## Exercise directions
Please copy every line of the records below that holds the word "begin".

"""

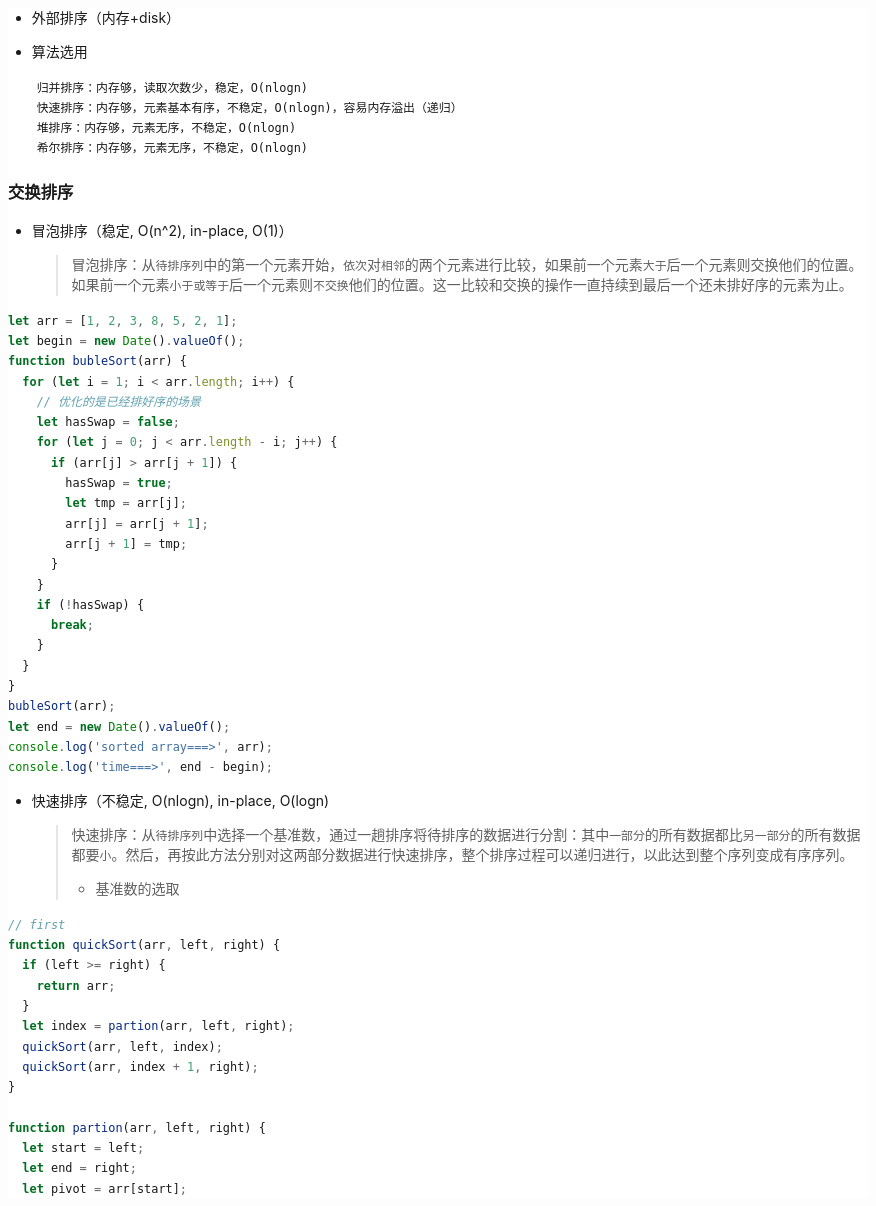- 外部排序（内存+disk）

```plain

```

- 算法选用

```plain
    归并排序：内存够，读取次数少，稳定，O(nlogn)
    快速排序：内存够，元素基本有序，不稳定，O(nlogn)，容易内存溢出（递归）
    堆排序：内存够，元素无序，不稳定，O(nlogn)
    希尔排序：内存够，元素无序，不稳定，O(nlogn)
```

### 交换排序

- 冒泡排序（稳定, O(n^2), in-place, O(1)）
  > 冒泡排序：从`待排序列`中的第一个元素开始，`依次`对`相邻`的两个元素进行比较，如果前一个元素`大于`后一个元素则交换他们的位置。如果前一个元素`小于或等于`后一个元素则`不交换`他们的位置。这一比较和交换的操作一直持续到最后一个还未排好序的元素为止。

```js
let arr = [1, 2, 3, 8, 5, 2, 1];
let begin = new Date().valueOf();
function bubleSort(arr) {
  for (let i = 1; i < arr.length; i++) {
    // 优化的是已经排好序的场景
    let hasSwap = false;
    for (let j = 0; j < arr.length - i; j++) {
      if (arr[j] > arr[j + 1]) {
        hasSwap = true;
        let tmp = arr[j];
        arr[j] = arr[j + 1];
        arr[j + 1] = tmp;
      }
    }
    if (!hasSwap) {
      break;
    }
  }
}
bubleSort(arr);
let end = new Date().valueOf();
console.log('sorted array===>', arr);
console.log('time===>', end - begin);
```

- 快速排序（不稳定, O(nlogn), in-place, O(logn)
  > 快速排序：从`待排序列`中选择一个基准数，通过一趟排序将待排序的数据进行分割：其中`一部分`的所有数据都比`另一部分`的所有数据都要`小`。然后，再按此方法分别对这两部分数据进行快速排序，整个排序过程可以递归进行，以此达到整个序列变成有序序列。
  >
  > - 基准数的选取

```js
// first
function quickSort(arr, left, right) {
  if (left >= right) {
    return arr;
  }
  let index = partion(arr, left, right);
  quickSort(arr, left, index);
  quickSort(arr, index + 1, right);
}

function partion(arr, left, right) {
  let start = left;
  let end = right;
  let pivot = arr[start];
```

"""

## Response box
let begin = new Date().valueOf();
console.log('time===>', end - begin);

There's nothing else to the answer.